Налив в чашку крепкого, еще вчера вечером заваренного чая, Софья Гавриловна стала с ложечки поить Елену Ивановну. Потом старуха обняла её, закачалась вместе с ней, — медленные, ровные движения успокаивали, клонили ко сну.

Завыли сирены воздушной тревоги. Женщины спустились по лестнице и остановились в воротах — там теперь находился их пост. Софья Гавриловна разговаривала с дежурной, Елена Ивановна прилаживала противогаз. И вдруг страшный грохот потряс улицу, темные клубы дыма рванулись в подворотню, во все стороны полетели камни, кирпичи, зазвенели стекла, послышались чьи-то стоны и крики.

Прошло несколько минут. После недавнего оглушительного грохота неожиданной была мгновенно наступившая тишина. Первой поднялась Софья Гавриловна.

— Гляди-ка! — вскрикнула Софья Гавриловна. — Аленушка ранена…

И на самом деле, кровь тоненькой струйкой стекала на снег из порванного рукава её шубы.

Софья Гавриловна склонилась над ней.

— Как ты? — с чувством невыразимой тревоги спросила она. — Милая ты моя, хорошая…

Софья Гавриловна разрезала рукав шубы, достала пакет с бинтом и быстро перевязала раненую.

— Что делать теперь будем? — спросила Елена Ивановна и медленно поднялась со снега, как-то в сторону отставляя раненую руку.

Софья Гавриловна ничего не сказала в ответ. Молча вышли из подворотни, поглядели на дом. То крыло, где была квартира Победоносцевых, бомба пробила насквозь, но, странно, как-то особенно срезав, словно распилив.

Долго смотрела Елена Ивановна на развалины родного гнезда…

— Что ж, начнем новую жизнь на новом месте, — сказала Софья Гавриловна. — Старое ушло, новое начинается… Я знаю квартиру на Садовой, там родственники моего покойного мужа жили. Туда и переберемся.

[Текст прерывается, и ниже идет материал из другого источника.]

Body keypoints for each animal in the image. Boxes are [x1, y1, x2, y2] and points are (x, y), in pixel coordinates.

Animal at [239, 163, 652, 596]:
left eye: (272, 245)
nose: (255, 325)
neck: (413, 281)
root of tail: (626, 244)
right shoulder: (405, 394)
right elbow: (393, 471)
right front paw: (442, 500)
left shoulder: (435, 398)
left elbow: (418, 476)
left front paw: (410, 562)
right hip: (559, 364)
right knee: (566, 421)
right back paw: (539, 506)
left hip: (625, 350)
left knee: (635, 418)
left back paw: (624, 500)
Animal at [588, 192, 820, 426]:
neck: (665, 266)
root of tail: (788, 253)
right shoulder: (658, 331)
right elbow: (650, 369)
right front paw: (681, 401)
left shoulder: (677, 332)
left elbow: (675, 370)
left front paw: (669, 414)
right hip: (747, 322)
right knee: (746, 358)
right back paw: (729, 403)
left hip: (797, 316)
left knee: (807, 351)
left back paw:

В тот же день перебрались они на новую квартиру. И Елене Ивановне начинало казаться порой, что это случилось неспроста: со смертью отца ушло все, связанное с прошлой давнишней жизнью. Новую жизнь предстояло теперь начать вдали от родного пепелища…

Глава четырнадцатая

В ноябре Уленков одержал три победы. Теперь на личном счету у него было уже семь сбитых фашистских самолетов, да шесть самолетов он сбил в групповом бою. Семь звезд были нарисованы на фюзеляже его «ястребка», и Уленков мечтал о дне, когда к семи звездам прибавится еще двенадцать: на каждый год жизни должен прийтись один сбитый самолет врага. Он был теперь уже не тот безвестный юноша, каким его впервые узнал Тентенников. Нет, о нем уже писали, его портрет помещали в военной газете, ему однажды прислал поздравление генерал Сухотин. С какой радостью рассказал бы Уленков об этом своим старым друзьям! Но теперь он и начальник штаба Сивков были единственными старожилами полка: Горталов погиб, Тентенников пропал без вести, старый Быков где-то на авиационном заводе в тылу, майор Быков и старший лейтенант Лариков в командировке, под Москвой, — ведь там идет сейчас гигантская битва, там главный фронт Родины. И рекомендацию в партию пришлось брать от новых знакомых, а ведь всего приятней было бы иметь в числе поручителей старого командира. С нетерпением ждал Уленков возвращения Быкова в полк.